PMetal supports multiple distillation methods and loss functions for compressing large models into smaller, deployable ones.

Methods

Live teacher inference during training. Highest quality but slowest — both teacher and student must fit in memory.

pmetal distill \
  --teacher Qwen/Qwen3-4B \
  --student unsloth/Qwen3.5-0.8B-Base \
  --dataset train.jsonl

Pre-cache teacher logits to disk with compression. Faster training at the cost of disk space.

pmetal distill --teacher Qwen/Qwen3-4B --student Qwen/Qwen3-0.6B --dataset train.jsonl --offline

Gradually increase task difficulty during distillation for curriculum-style knowledge transfer.

ICLR 2025 SOTA method. Available via TaidDistiller in the library API.

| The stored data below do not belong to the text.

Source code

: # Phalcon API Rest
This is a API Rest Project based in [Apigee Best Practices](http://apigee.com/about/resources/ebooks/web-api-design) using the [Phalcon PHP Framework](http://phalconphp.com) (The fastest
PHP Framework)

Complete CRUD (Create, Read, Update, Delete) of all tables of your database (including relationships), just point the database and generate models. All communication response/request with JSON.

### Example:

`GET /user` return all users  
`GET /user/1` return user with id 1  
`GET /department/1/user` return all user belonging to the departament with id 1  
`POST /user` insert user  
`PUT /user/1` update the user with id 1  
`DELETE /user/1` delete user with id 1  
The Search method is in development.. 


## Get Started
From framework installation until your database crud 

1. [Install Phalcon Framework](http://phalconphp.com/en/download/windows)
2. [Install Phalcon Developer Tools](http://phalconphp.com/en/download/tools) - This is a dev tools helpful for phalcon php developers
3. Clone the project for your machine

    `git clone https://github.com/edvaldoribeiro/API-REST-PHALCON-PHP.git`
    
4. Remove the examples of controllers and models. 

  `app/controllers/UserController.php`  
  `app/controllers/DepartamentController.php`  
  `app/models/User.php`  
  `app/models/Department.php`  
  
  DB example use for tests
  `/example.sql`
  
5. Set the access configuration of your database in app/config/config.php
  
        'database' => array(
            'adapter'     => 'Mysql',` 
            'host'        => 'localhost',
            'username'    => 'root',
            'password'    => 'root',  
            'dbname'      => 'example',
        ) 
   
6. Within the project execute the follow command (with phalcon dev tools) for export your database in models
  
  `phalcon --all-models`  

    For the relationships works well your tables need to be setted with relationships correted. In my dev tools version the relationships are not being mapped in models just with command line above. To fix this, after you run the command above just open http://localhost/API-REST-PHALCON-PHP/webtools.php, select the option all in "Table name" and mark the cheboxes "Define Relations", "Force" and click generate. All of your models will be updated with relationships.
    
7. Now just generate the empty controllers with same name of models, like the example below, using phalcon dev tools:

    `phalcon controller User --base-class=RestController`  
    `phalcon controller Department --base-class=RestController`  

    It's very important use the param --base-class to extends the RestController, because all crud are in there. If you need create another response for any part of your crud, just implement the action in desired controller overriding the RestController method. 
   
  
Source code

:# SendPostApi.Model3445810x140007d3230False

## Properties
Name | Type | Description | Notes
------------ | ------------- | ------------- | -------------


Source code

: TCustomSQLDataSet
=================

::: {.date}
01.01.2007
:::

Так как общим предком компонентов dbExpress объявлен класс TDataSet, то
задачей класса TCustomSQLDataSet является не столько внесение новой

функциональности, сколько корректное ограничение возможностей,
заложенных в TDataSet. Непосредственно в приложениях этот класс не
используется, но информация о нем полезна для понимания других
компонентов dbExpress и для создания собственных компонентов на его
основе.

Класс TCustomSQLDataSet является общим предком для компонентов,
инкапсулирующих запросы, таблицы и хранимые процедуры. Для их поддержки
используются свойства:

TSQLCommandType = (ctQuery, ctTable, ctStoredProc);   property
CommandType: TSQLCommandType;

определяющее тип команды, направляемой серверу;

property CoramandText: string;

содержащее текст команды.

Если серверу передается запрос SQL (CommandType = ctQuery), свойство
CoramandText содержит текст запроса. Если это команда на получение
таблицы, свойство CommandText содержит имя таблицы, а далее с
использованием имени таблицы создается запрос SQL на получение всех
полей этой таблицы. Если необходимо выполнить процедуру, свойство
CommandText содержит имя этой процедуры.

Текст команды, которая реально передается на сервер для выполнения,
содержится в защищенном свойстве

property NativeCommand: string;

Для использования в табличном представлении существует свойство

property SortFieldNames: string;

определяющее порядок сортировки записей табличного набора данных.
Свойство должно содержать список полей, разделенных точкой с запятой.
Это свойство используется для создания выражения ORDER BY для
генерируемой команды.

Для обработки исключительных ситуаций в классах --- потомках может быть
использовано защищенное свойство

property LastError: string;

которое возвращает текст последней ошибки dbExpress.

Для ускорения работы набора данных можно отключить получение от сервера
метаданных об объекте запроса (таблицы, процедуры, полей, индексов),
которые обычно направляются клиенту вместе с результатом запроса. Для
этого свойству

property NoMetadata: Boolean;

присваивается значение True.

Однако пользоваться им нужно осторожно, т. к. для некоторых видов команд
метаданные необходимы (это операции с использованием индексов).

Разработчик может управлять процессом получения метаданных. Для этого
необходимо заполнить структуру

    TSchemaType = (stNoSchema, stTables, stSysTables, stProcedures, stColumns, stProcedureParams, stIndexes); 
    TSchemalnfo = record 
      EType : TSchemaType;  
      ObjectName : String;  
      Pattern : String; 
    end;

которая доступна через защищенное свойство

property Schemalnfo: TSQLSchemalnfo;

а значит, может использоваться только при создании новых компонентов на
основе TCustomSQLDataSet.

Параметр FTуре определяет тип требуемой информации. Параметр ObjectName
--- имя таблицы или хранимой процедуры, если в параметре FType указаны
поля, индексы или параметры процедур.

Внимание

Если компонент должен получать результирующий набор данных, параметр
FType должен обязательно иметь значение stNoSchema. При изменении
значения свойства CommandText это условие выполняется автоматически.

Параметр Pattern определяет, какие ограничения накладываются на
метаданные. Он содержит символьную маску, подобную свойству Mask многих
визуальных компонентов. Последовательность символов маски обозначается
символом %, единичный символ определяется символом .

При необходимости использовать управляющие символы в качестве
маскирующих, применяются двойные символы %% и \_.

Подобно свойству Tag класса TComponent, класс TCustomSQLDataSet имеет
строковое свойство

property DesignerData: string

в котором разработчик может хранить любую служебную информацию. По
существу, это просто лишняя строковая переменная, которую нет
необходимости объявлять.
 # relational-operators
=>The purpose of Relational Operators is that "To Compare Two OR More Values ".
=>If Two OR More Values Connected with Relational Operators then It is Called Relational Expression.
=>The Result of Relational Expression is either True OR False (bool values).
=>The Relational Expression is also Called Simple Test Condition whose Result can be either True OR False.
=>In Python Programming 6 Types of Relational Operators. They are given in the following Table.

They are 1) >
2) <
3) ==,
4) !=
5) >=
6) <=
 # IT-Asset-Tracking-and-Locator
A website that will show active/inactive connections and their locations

Distill between models with different tokenizers. PMetal handles vocabulary alignment automatically.

Loss	Description
KL Divergence	Standard distribution matching
Jensen-Shannon	Symmetric divergence
Soft Cross-Entropy	Temperature-scaled cross-entropy
TVD	Total variation distance
Hinge Ranking	Rank-based loss
Logistic Ranking	Logistic rank loss

Loss	Description
MSE	Mean squared error on hidden states
Cosine	Cosine similarity matching
L1	L1 distance

For reasoning models, PMetal supports rationale distillation that preserves the thinking process, not just the final answer.